What International Women’s Day means to me
This week celebrated International Women’s Day. From the bespoke Google Doodle and its inspiring film of women around the world setting out their ambitions for ‘One day…’ to the news and opinion pieces across almost every major media outlet – it’s pretty hard to miss.
International Women’s Day began in the early 1900s with a focus on campaigning for better pay and working conditions.
Over 100 years later, its mission has stayed true to its campaigning roots. This year it’s #PledgeForParity. We’re being asked to make a pledge to accelerate gender parity.
I have read some commentators who have criticised the IWD pledges as ‘vague’ and ‘toothless.’
I disagree. We should seize on International Women’s Day as a lightening rod to direct global attention towards the achievements of women around the world, and help consider how each one of us, in our professional and personal lives can make the IWD pledges matter.

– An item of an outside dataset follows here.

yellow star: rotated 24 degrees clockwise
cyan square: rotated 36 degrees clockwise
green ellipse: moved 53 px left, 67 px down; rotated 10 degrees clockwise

There are many pledges that speak to me from rights and access to education and health care, to equal pay and representation in government. However, the pledge that speaks to me is to ‘help women and girls achieve their ambitions.’ Every day of my working life I see the opportunity for changes which would facilitate talented women better achieve their ambitions in business.

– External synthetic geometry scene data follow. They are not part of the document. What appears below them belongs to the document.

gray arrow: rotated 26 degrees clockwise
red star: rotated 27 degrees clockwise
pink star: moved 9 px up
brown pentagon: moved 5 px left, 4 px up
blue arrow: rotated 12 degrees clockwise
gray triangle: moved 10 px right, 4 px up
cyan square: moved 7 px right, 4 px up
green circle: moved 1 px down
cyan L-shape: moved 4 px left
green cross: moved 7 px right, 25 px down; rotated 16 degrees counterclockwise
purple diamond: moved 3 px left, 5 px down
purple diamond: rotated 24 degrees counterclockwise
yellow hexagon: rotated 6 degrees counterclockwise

I am making good on my pledge to help them do this by using this platform to call for the changes I know would make a real difference:
Firstly, business needs to change the way it defines great performance. It’s simply no longer viable in most households for one (male) partner to work long hours, and one (female) to stay at home. Most households could not make the financials work on one salary anyway, and the reality is that women want fulfilling, challenging work as much as men. Logically, the model has to change. Without a stay at home partner, there has to be flexibility. Business needs to acknowledge the numbers of people, male and female, who want to work flexibly and, crucially, adapt how their contribution is measured.
In my business – the law – the ‘billable hour’ has held sway so long it can be hard to conceive that there is a different way. But the culture of presenteeism and remuneration based on ‘time-spent’ is redundant. Businesses must learn to value their people on what they deliver.
For us, this approach opens up access to a world of talented, senior women who want to work at a senior level but not within a system that insists that they work a minimum of 60 hours a week, in addition to their 20 hour a week commute. The flexibility we have provided gives us a team that is self motivated and absolutely focused on delivering on the job in hand, not being seen to be seen.
All businesses must learn to value the contribution of employees who choose to work in a more efficient, flexible and balanced way.
Secondly, the Government has to act to support female entrepreneurs. Despite the huge contribution entrepreneurs make to the UK economy, the Government has yet to make some straightforward changes that would ease the path for all start-ups, but particularly those founded by women. I call on the Government to act on:
Maternity pay: Like many other female business owners supporting a family, when I had a baby I went back to work after only a few weeks. The fact that I lost all my statutory maternity pay (SMP) rights was a big issue and it will be a deterrent for many female entrepreneurs. Women need SMP irrespective of length of service and level of income and SMP should not be less than the minimum wage.
Home ownership: Women entrepreneurs will tell you that they cannot obtain a mortgage, which has a major knock on effect on family life. The system is structured to assist employees, not business owners. A track record of 2-4 years ought to be enough for lenders to consider a business owner a viable proposition.
Business finance: Banks still appear to have limited appetite to fund start up businesses. When entrepreneurs struggle with the traditional routes of funding: banks, angels and VCs, they often have to get creative and explore crowdfunding, family or even credit cards as sources of finance. It should not be this difficult.
Saving for the future: I would like to see an entrepreneur fund, or even a choice on how we allocate our NI contributions, similar to other tax free saving funds or pension schemes that would help female business owners plan for the future – for example for a time when they take a break after having a baby.
I will continue to raise awareness of these issues as part of my own personal commitment to helping women and girls achieve their ambitions. That’s what International Women’s Day means to me.